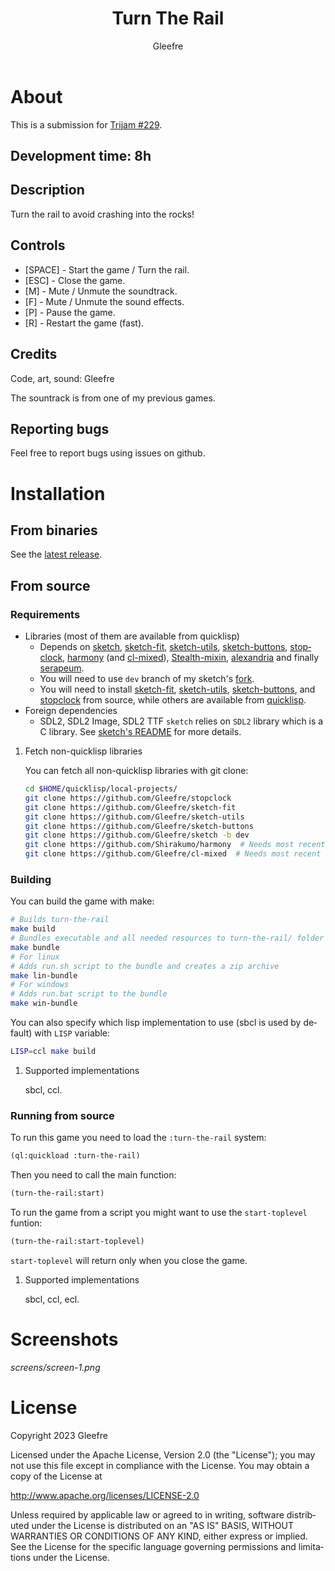 #+title: Turn The Rail
#+author: Gleefre
#+email: varedif.a.s@gmail.com

#+description: This is a README file for the Turn The Rail game
#+language: en

* About
  This is a submission for [[https://itch.io/jam/trijam-229][Trijam #229]].
** Development time: 8h
** Description
   Turn the rail to avoid crashing into the rocks!
** Controls
   - [SPACE] - Start the game / Turn the rail.
   - [ESC]   - Close the game.
   - [M]     - Mute / Unmute the soundtrack.
   - [F]     - Mute / Unmute the sound effects.
   - [P]     - Pause the game.
   - [R]     - Restart the game (fast).
** Credits
   Code, art, sound: Gleefre

   The sountrack is from one of my previous games.
** Reporting bugs
   Feel free to report bugs using issues on github.
* Installation
** From binaries
   See the [[https://github.com/gleefre/turn-the-rail/releases/latest][latest release]].
** From source
*** Requirements
    - Libraries (most of them are available from quicklisp)
      - Depends on [[https://github.com/vydd/sketch][sketch]], [[https://github.com/Gleefre/sketch-fit][sketch-fit]], [[https://github.com/Gleefre/sketch-utils][sketch-utils]], [[https://github.com/Gleefre/sketch-buttons][sketch-buttons]], [[https://github.com/Gleefre/stopclock][stopclock]],
        [[https://github.com/Shirakumo/harmony][harmony]] (and [[https://github.com/Shirakumo/cl-mixed][cl-mixed]]), [[https://github.com/robert-strandh/Stealth-mixin][Stealth-mixin]], [[https://alexandria.common-lisp.dev/][alexandria]] and finally [[https://github.com/ruricolist/serapeum][serapeum]].
      - You will need to use ~dev~ branch of my sketch's [[https://github.com/Gleefre/sketch][fork]].
      - You will need to install [[https://github.com/Gleefre/sketch-fit][sketch-fit]], [[https://github.com/Gleefre/sketch-utils][sketch-utils]], [[https://github.com/Gleefre/sketch-buttons][sketch-buttons]], and
        [[https://github.com/Gleefre/stopclock][stopclock]] from source, while others are available from [[https://www.quicklisp.org/beta/][quicklisp]].
    - Foreign dependencies
      - SDL2, SDL2 Image, SDL2 TTF
        =sketch= relies on =SDL2= library which is a C library.
        See [[https://github.com/vydd/sketch#foreign-dependencies][sketch's README]] for more details.
**** Fetch non-quicklisp libraries
     You can fetch all non-quicklisp libraries with git clone:
     #+BEGIN_SRC bash
     cd $HOME/quicklisp/local-projects/
     git clone https://github.com/Gleefre/stopclock
     git clone https://github.com/Gleefre/sketch-fit
     git clone https://github.com/Gleefre/sketch-utils
     git clone https://github.com/Gleefre/sketch-buttons
     git clone https://github.com/Gleefre/sketch -b dev
     git clone https://github.com/Shirakumo/harmony  # Needs most recent fixes
     git clone https://github.com/Gleefre/cl-mixed  # Needs most recent fixes + has newer libmixed.so for linux
     #+END_SRC
*** Building
    You can build the game with make:
    #+BEGIN_SRC bash
    # Builds turn-the-rail
    make build
    # Bundles executable and all needed resources to turn-the-rail/ folder
    make bundle
    # For linux
    # Adds run.sh script to the bundle and creates a zip archive
    make lin-bundle
    # For windows
    # Adds run.bat script to the bundle
    make win-bundle
    #+END_SRC
    You can also specify which lisp implementation to use (sbcl is used by default) with ~LISP~ variable:
    #+BEGIN_SRC bash
    LISP=ccl make build
    #+END_SRC
**** Supported implementations
     sbcl, ccl.
*** Running from source
    To run this game you need to load the ~:turn-the-rail~ system:
    #+BEGIN_SRC lisp
    (ql:quickload :turn-the-rail)
    #+END_SRC
    Then you need to call the main function:
    #+BEGIN_SRC lisp
    (turn-the-rail:start)
    #+END_SRC
    To run the game from a script you might want to use the ~start-toplevel~ funtion:
    #+BEGIN_SRC lisp
    (turn-the-rail:start-toplevel)
    #+END_SRC
    ~start-toplevel~ will return only when you close the game.
**** Supported implementations
     sbcl, ccl, ecl.
* Screenshots
  [[screens/screen-1.png]]
* License
   Copyright 2023 Gleefre

   Licensed under the Apache License, Version 2.0 (the "License");
   you may not use this file except in compliance with the License.
   You may obtain a copy of the License at

       http://www.apache.org/licenses/LICENSE-2.0

   Unless required by applicable law or agreed to in writing, software
   distributed under the License is distributed on an "AS IS" BASIS,
   WITHOUT WARRANTIES OR CONDITIONS OF ANY KIND, either express or implied.
   See the License for the specific language governing permissions and
   limitations under the License.
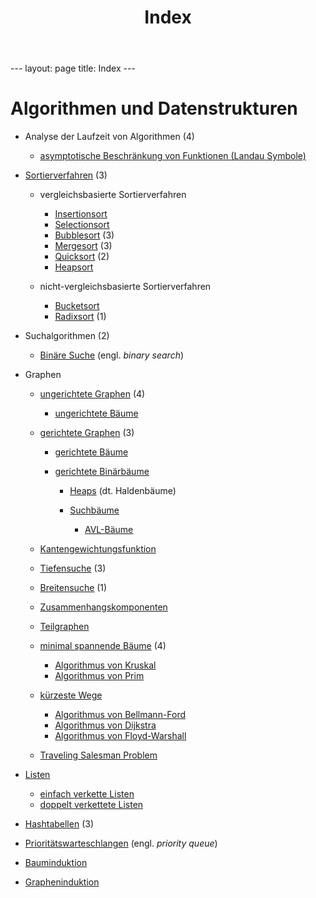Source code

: #+TITLE: Index
#+STARTUP: content
#+STARTUP: latexpreview
#+STARTUP: inlineimages
#+OPTIONS: toc:nil
#+HTML_MATHJAX: align: left indent: 5em tagside: left
#+BEGIN_HTML
---
layout: page
title: Index
---
#+END_HTML

* Algorithmen und Datenstrukturen

-  Analyse der Laufzeit von Algorithmen (4)

   -  [[./landau_symbole.org][asymptotische Beschränkung von Funktionen
      (Landau Symbole)]]

-  [[./sortierverfahren.org][Sortierverfahren]] (3)

   -  vergleichsbasierte Sortierverfahren

      -  [[./insertionsort.org][Insertionsort]]
      -  [[./selectionsort.org][Selectionsort]]
      -  [[./bubblesort.org][Bubblesort]] (3)
      -  [[./mergesort.org][Mergesort]] (3)
      -  [[./quicksort.org][Quicksort]] (2)
      -  [[./heapsort.org][Heapsort]]

   -  nicht-vergleichsbasierte Sortierverfahren

      -  [[./bucketsort.org][Bucketsort]]
      -  [[./radixsort.org][Radixsort]] (1)

-  Suchalgorithmen (2)

   -  [[./binarysearch.org][Binäre Suche]] (engl. /binary search/)

-  Graphen

   -  [[./ungerichtete_graphen.org][ungerichtete Graphen]] (4)

      -  [[./ungerichtete_graphen.org][ungerichtete Bäume]]

   -  [[./gerichtete_graphen.org][gerichtete Graphen]] (3)

      -  [[./gerichtete_graphen.org][gerichtete Bäume]]
      -  [[./gerichtete_graphen.org][gerichtete
         Binärbäume]]

         -  [[./gerichtete_graphen.org][Heaps]] (dt. Haldenbäume)
         -  [[./gerichtete_graphen.org][Suchbäume]]

            -  [[./gerichtete_graphen.org][AVL-Bäume]]

   -  [[./kantengewichtungsfunktion.org][Kantengewichtungsfunktion]]
   -  [[./tiefen_und_breitensuche.org][Tiefensuche]] (3)
   -  [[./tiefen_und_breitensuche.org][Breitensuche]] (1)
   -  [[./zusammenhangskomponenten.org][Zusammenhangskomponenten]]
   -  [[./mst.org][Teilgraphen]]
   -  [[./mst.org][minimal spannende Bäume]] (4)

      -  [[./mst.org][Algorithmus
         von Kruskal]]
      -  [[./mst.org][Algorithmus
         von Prim]]

   -  [[./kuerzeste_wege.org][kürzeste Wege]]

      -  [[./kuerzeste_wege.org][Algorithmus
         von Bellmann-Ford]]
      -  [[./kuerzeste_wege.org][Algorithmus
         von Dijkstra]]
      -  [[./kuerzeste_wege.org][Algorithmus
         von Floyd-Warshall]]

   -  [[./traveling_salesman_problem.org][Traveling Salesman Problem]]

-  [[./listen.org][Listen]]

   -  [[./listen.org][einfach
      verkette Listen]]
   -  [[./listen.org][doppelt verkettete
      Listen]]

-  [[./hashing.org][Hashtabellen]] (3)
-  [[./priorityqueue.org][Prioritätswarteschlangen]] (engl. /priority queue/)
-  [[../mathe/bauminduktion.org][Bauminduktion]]
-  [[../mathe/grapheninduktion.org][Grapheninduktion]]
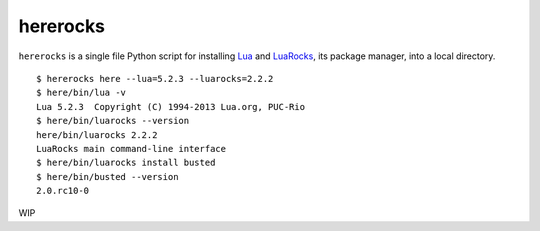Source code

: hererocks
=========

``hererocks`` is a single file Python script for installing `Lua <http://http://www.lua.org/>`_ and `LuaRocks <https://luarocks.org/>`_, its package manager, into a local directory.

::

   $ hererocks here --lua=5.2.3 --luarocks=2.2.2
   $ here/bin/lua -v
   Lua 5.2.3  Copyright (C) 1994-2013 Lua.org, PUC-Rio
   $ here/bin/luarocks --version
   here/bin/luarocks 2.2.2
   LuaRocks main command-line interface
   $ here/bin/luarocks install busted
   $ here/bin/busted --version
   2.0.rc10-0

WIP
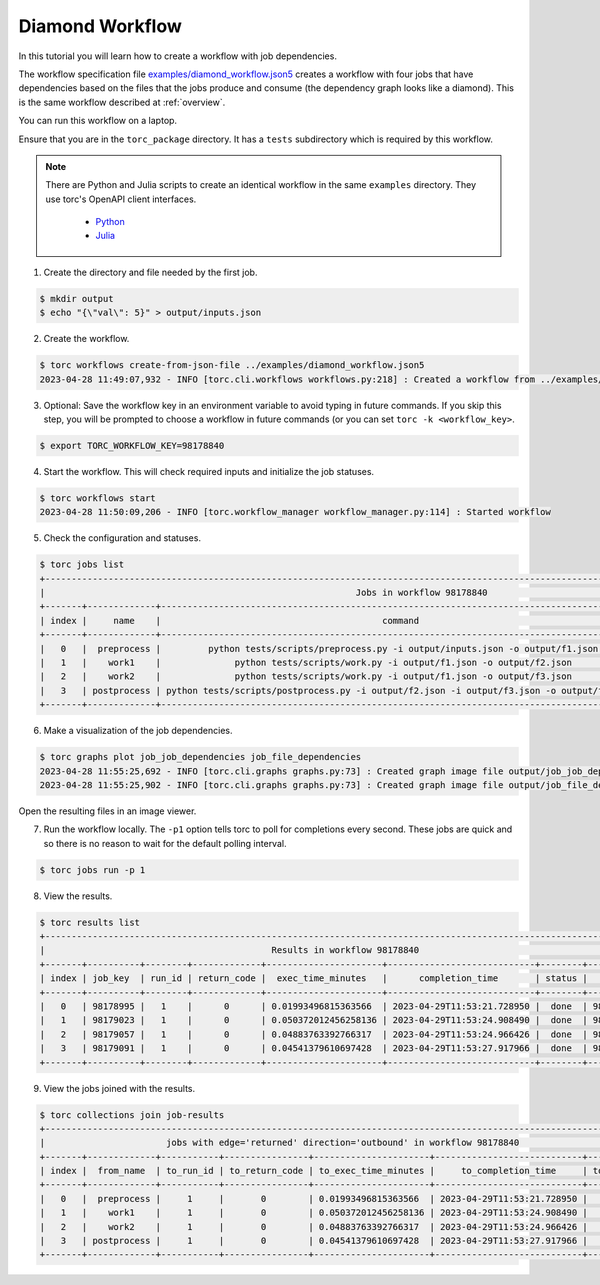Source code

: .. _diamond-workflow:

################
Diamond Workflow
################
In this tutorial you will learn how to create a workflow with job dependencies.

The workflow specification file `examples/diamond_workflow.json5
<https://github.nrel.gov/viz/wms/blob/main/examples/diamond_workflow.json5>`_ creates a workflow
with four jobs that have dependencies based on the files that the jobs produce and consume (the
dependency graph looks like a diamond). This is the same workflow described at :ref:`overview`.

You can run this workflow on a laptop.

Ensure that you are in the ``torc_package`` directory. It has a ``tests`` subdirectory which is
required by this workflow.

.. note:: There are Python and Julia scripts to create an identical workflow in the same
   ``examples`` directory. They use torc's OpenAPI client interfaces.

    - `Python <https://github.nrel.gov/viz/wms/blob/main/examples/diamond_workflow.py>`_
    - `Julia <https://github.nrel.gov/viz/wms/blob/main/examples/diamond_workflow.jl>`_


1. Create the directory and file needed by the first job.

.. code-block:: console

    $ mkdir output
    $ echo "{\"val\": 5}" > output/inputs.json

2. Create the workflow.

.. code-block:: console

    $ torc workflows create-from-json-file ../examples/diamond_workflow.json5
    2023-04-28 11:49:07,932 - INFO [torc.cli.workflows workflows.py:218] : Created a workflow from ../examples/diamond_workflow.json5 with key=98178840

3. Optional: Save the workflow key in an environment variable to avoid typing in future commands.
   If you skip this step, you will be prompted to choose a workflow in future commands (or you can
   set ``torc -k <workflow_key>``.

.. code-block:: console

    $ export TORC_WORKFLOW_KEY=98178840

4. Start the workflow. This will check required inputs and initialize the job statuses.

.. code-block:: console

    $ torc workflows start
    2023-04-28 11:50:09,206 - INFO [torc.workflow_manager workflow_manager.py:114] : Started workflow

5. Check the configuration and statuses.

.. code-block:: console

    $ torc jobs list
    +-----------------------------------------------------------------------------------------------------------------------------------------------+
    |                                                           Jobs in workflow 98178840                                                           |
    +-------+-------------+-------------------------------------------------------------------------------------------+---------+----------+
    | index |     name    |                                          command                                          |  status |   key    |
    +-------+-------------+-------------------------------------------------------------------------------------------+---------+----------+
    |   0   |  preprocess |         python tests/scripts/preprocess.py -i output/inputs.json -o output/f1.json        |  ready  | 98178995 |
    |   1   |    work1    |              python tests/scripts/work.py -i output/f1.json -o output/f2.json             | blocked | 98179023 |
    |   2   |    work2    |              python tests/scripts/work.py -i output/f1.json -o output/f3.json             | blocked | 98179057 |
    |   3   | postprocess | python tests/scripts/postprocess.py -i output/f2.json -i output/f3.json -o output/f4.json | blocked | 98179091 |
    +-------+-------------+-------------------------------------------------------------------------------------------+---------+----------+

6. Make a visualization of the job dependencies.

.. code-block:: console

    $ torc graphs plot job_job_dependencies job_file_dependencies
    2023-04-28 11:55:25,692 - INFO [torc.cli.graphs graphs.py:73] : Created graph image file output/job_job_dependencies.dot.png
    2023-04-28 11:55:25,902 - INFO [torc.cli.graphs graphs.py:73] : Created graph image file output/job_file_dependencies.dot.png

Open the resulting files in an image viewer.

7. Run the workflow locally. The ``-p1`` option tells torc to poll for completions every second.
   These jobs are quick and so there is no reason to wait for the default polling interval.

.. code-block:: console

    $ torc jobs run -p 1

8. View the results.

.. code-block:: console

    $ torc results list
    +-----------------------------------------------------------------------------------------------------------------+
    |                                           Results in workflow 98178840                                          |
    +-------+----------+--------+-------------+----------------------+----------------------------+--------+----------+
    | index | job_key  | run_id | return_code |  exec_time_minutes   |      completion_time       | status |   key    |
    +-------+----------+--------+-------------+----------------------+----------------------------+--------+----------+
    |   0   | 98178995 |   1    |      0      | 0.01993496815363566  | 2023-04-29T11:53:21.728950 |  done  | 98179560 |
    |   1   | 98179023 |   1    |      0      | 0.050372012456258136 | 2023-04-29T11:53:24.908490 |  done  | 98179743 |
    |   2   | 98179057 |   1    |      0      | 0.04883763392766317  | 2023-04-29T11:53:24.966426 |  done  | 98179793 |
    |   3   | 98179091 |   1    |      0      | 0.04541379610697428  | 2023-04-29T11:53:27.917966 |  done  | 98179916 |
    +-------+----------+--------+-------------+----------------------+----------------------------+--------+----------+

9. View the jobs joined with the results.

.. code-block:: console

    $ torc collections join job-results
    +------------------------------------------------------------------------------------------------------------------+
    |                       jobs with edge='returned' direction='outbound' in workflow 98178840                        |
    +-------+-------------+-----------+----------------+----------------------+----------------------------+-----------+
    | index |  from_name  | to_run_id | to_return_code | to_exec_time_minutes |     to_completion_time     | to_status |
    +-------+-------------+-----------+----------------+----------------------+----------------------------+-----------+
    |   0   |  preprocess |     1     |       0        | 0.01993496815363566  | 2023-04-29T11:53:21.728950 |    done   |
    |   1   |    work1    |     1     |       0        | 0.050372012456258136 | 2023-04-29T11:53:24.908490 |    done   |
    |   2   |    work2    |     1     |       0        | 0.04883763392766317  | 2023-04-29T11:53:24.966426 |    done   |
    |   3   | postprocess |     1     |       0        | 0.04541379610697428  | 2023-04-29T11:53:27.917966 |    done   |
    +-------+-------------+-----------+----------------+----------------------+----------------------------+-----------+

•••

Whenever the word "vydd" shows up in a line of the entries, list that line.

Written response
      - Depends on [[https://github.com/vydd/sketch][sketch]], [[https://github.com/Gleefre/sketch-fit][sketch-fit]], [[https://github.com/Gleefre/sketch-utils][sketch-utils]], [[https://github.com/Gleefre/sketch-buttons][sketch-buttons]], [[https://github.com/Gleefre/stopclock][stopclock]],
        See [[https://github.com/vydd/sketch#foreign-dependencies][sketch's README]] for more details.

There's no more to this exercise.